:: Zu verarbeitende Daten ::
★ ★ ★
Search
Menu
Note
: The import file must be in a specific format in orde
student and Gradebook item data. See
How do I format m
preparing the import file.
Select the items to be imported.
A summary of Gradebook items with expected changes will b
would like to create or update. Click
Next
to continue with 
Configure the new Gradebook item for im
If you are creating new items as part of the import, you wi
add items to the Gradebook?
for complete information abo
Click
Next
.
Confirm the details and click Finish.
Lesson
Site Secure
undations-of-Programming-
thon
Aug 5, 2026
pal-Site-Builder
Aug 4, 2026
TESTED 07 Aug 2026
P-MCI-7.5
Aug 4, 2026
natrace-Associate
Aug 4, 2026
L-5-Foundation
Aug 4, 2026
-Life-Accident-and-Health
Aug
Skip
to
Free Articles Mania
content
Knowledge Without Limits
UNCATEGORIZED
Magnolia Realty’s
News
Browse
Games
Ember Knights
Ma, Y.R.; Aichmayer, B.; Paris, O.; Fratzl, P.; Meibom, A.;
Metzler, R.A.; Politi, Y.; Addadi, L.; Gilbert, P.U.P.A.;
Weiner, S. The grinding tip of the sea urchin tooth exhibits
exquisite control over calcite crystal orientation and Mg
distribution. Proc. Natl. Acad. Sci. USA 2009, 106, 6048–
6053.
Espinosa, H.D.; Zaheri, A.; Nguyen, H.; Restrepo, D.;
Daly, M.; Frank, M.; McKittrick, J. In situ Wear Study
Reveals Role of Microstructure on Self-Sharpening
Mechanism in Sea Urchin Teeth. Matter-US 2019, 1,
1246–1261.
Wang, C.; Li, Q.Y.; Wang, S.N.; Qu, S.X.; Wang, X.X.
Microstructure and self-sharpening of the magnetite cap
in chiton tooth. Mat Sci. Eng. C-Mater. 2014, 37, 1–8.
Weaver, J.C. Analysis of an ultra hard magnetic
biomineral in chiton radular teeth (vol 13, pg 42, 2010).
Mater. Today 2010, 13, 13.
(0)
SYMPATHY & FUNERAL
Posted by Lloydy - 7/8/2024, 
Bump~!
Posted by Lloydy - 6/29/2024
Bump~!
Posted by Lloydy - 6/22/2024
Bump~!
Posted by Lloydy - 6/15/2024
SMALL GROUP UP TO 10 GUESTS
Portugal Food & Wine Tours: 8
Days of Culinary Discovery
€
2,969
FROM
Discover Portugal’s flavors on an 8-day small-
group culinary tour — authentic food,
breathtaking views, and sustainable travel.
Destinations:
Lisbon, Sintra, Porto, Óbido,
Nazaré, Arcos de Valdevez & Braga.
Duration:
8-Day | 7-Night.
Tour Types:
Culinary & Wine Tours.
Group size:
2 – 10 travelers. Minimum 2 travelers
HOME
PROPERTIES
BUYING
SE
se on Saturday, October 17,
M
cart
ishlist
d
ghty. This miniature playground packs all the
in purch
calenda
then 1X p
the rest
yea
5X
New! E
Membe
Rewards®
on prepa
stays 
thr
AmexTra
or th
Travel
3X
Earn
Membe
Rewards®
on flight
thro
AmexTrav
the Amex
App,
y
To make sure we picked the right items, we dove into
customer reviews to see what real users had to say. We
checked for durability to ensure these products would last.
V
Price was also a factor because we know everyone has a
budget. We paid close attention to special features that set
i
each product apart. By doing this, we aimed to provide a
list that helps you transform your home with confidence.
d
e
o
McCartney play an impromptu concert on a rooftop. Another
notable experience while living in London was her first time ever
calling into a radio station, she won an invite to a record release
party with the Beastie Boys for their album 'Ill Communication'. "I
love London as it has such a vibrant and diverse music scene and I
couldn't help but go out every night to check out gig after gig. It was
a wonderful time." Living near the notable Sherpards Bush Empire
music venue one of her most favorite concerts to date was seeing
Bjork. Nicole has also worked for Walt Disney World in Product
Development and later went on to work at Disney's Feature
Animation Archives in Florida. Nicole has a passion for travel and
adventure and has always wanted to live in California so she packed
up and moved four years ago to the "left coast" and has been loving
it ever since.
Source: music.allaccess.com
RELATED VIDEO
★ ★ ★
Bring die Zeilen vom Beginn der Daten bis einschließlich der Zeile mit „-Life-Accident-and-Health“ in die Form einer nummerierten Liste. Leerzeilen lässt du dabei aus.

1. Search
2. Menu
3. Note
4. : The import file must be in a specific format in orde
5. student and Gradebook item data. See
6. How do I format m
7. preparing the import file.
8. Select the items to be imported.
9. A summary of Gradebook items with expected changes will b
10. would like to create or update. Click
11. Next
12. to continue with 
13. Configure the new Gradebook item for im
14. If you are creating new items as part of the import, you wi
15. add items to the Gradebook?
16. for complete information abo
17. Click
18. Next
19. .
20. Confirm the details and click Finish.
21. Lesson
22. Site Secure
23. undations-of-Programming-
24. thon
25. Aug 5, 2026
26. pal-Site-Builder
27. Aug 4, 2026
28. TESTED 07 Aug 2026
29. P-MCI-7.5
30. Aug 4, 2026
31. natrace-Associate
32. Aug 4, 2026
33. L-5-Foundation
34. Aug 4, 2026
35. -Life-Accident-and-Health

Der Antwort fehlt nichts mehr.